06. Alam dan Dia

114 24 45
                                    

"Berteman mungkin lebih indah, daripada mengungkapkan perasaan yang pada akhirnya menjadi asing karena sebuah penolakan."

- Roy Mahaputra

________________

06.30 WIB

"Yang katanya setelah selesai mengerjakan semua pekerjaan rumah, akan mengajak kita keliling desa," gerutu Zalya di pagi itu.

Wiranto nampak tak menghiraukannya, ia malah asik berbincang dengan Roy di teras rumah yang tak lupa di temani secangkir kopi hangat.

Sementara gadis bersurai panjang itu terus mengoceh seorang diri, rasa bosannya mulai bertambah ketika Roy lebih asik berbincang dengan Wiranto ketimbang sahabatnya sendiri. Ia benar-benar ingin menghirup udara segar, mendengar nyanyian burung-burung serta menikmati hembusan angin di bawah rindangnya pepohonan.

"Kalau gak ada yang peduli, aku main ke hutan aja sendirian." Gadis itu segera beranjak dari duduknya, memasukan kamera ke dalam Tote bag-nya, dan tak lupa membawa buku sejarah yang diberikan Wiranto kemarin.

Dengan sangat hati-hati, Zalya mengendap-endap berjalan melalui pintu belakang, yang pada akhirnya ia di kagetkan dengan suara yang menyahutinya dari arah belakang.

"Nakal, ya, hm?"

Zalya menghentikan langkahnya dan menoleh ke arah si pemilik suara. Ia mendapati Roy dan Wiranto tengah berdiri memperhatikannya. "Mau kemana udah cantik seperti itu?" tanya Wiranto.

"Mau ke hutan!" ucap Zalya singkat yang sedari tadi masih menggerutu sebal.

"Mau ke hutan, atau mau ke diskotik, hm? Masa mau ke hutan pake dress," goda Roy yang kemudian terkekeh kecil. Memang Zalya pagi itu mengenakan dress putih setinggi lutut yang mana niatnya hanya ingin berfoto di hutan yang menjadi tempat favoritnya sedari dulu.

Wiranto membuang nafas gusar, pria paruh baya itu kemudian mengeluarkan dua buah sepeda dari garasi. "Hayu ikut kakek, kita jalan-jalan!" sahut Wiranto dari arah luar, lantas kedua remaja tersebut berlari ke arah si pemilik suara.

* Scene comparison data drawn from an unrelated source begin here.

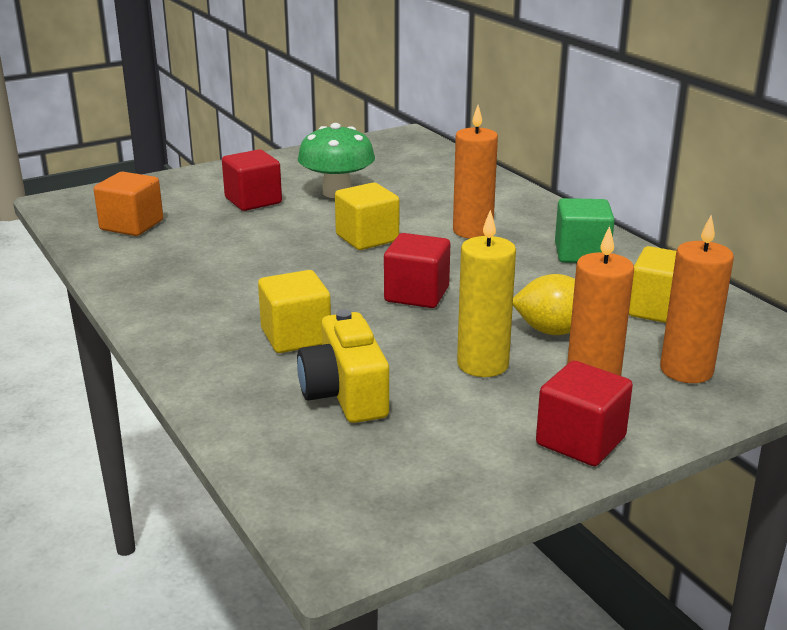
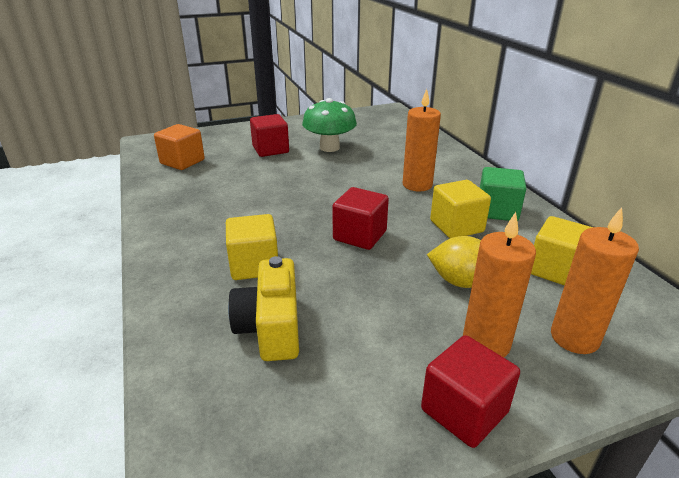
camera: 10 degrees right, 5 degrees up
(367, 238) = (338, 184): yellow cube -> yellow cube (456, 226)
(482, 364) = (394, 310): yellow candle -> none

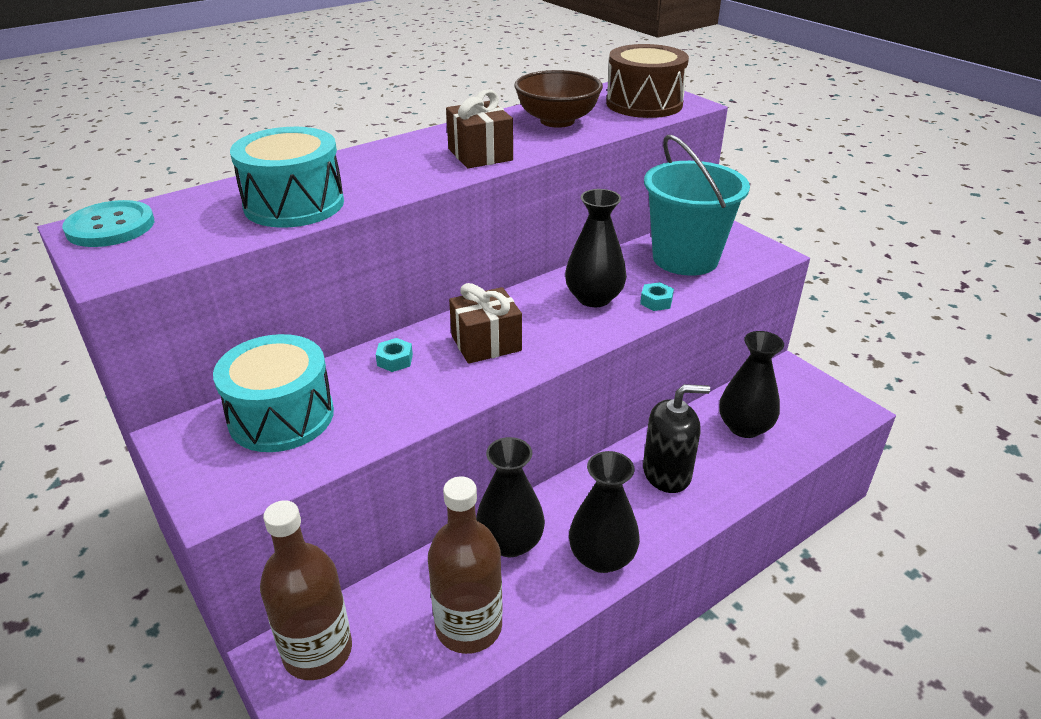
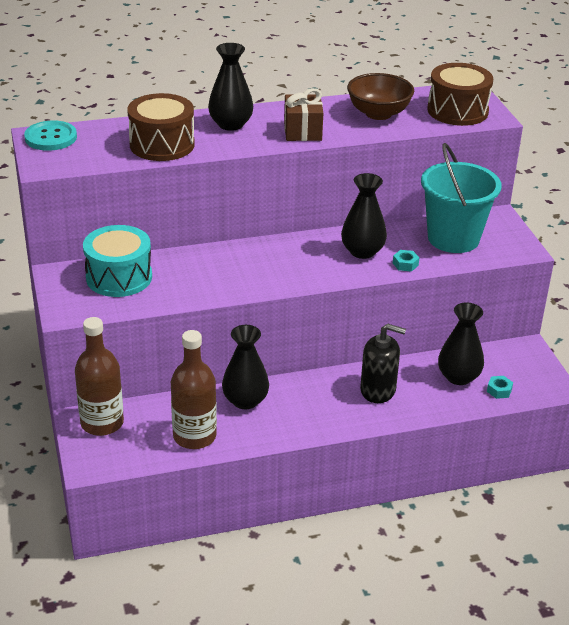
camera: 20 degrees right, 0 degrees up
(294, 204) = (162, 144): turquoise drum -> brown drum
(395, 360) = (203, 260): turquoise nut -> turquoise nut (499, 390)
(486, 343) = (267, 264): brown gift -> none
(602, 557) = (299, 425): black vase -> black vase (230, 124)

"Hari ini kita full kegiatan di luar," ucap Wiranto, sembari membereskan alat pancingnya. "Roy, kamu bawa sepeda yang satunya," lanjutnya.

"A-aku gimana?" tanya Zalya.

"Berdua sama gue!" timpal Roy. Namun gadis itu dengan cepat meraih sepedanya dan duduk di jok depan. "Aku yang goes, kamu duduk di belakang!" tegas Zalya.

"Mana ada cewe ngebonceng cowok!" maki Roy yang kemudian terkekeh geli.

"Kalo gak mau, diem aja di rumah," ucap Zalya yang kini mulai menggoes sepedanya.

"Udah, turuti aja kemauan Elleza, dia emang keras kepala," bisik Wiranto pada Roy.

"Kenapa setiap anak indigo pasti keras kepala," gumamnya. Lelaki itu mengalah dan duduk di belakang Zalya.

Cuaca yang cerah, kicauan burung-burung serta luasnya persawahan yang berjajar di sepanjang kiri kanan jalanan. Sapa ramah mulai terlontar dari warga sekitar, ketika Wiranto dan kedua remaja di belakangnya melewati orang-orang yang tengah bersiap melakukan aktivitasnya di pagi itu.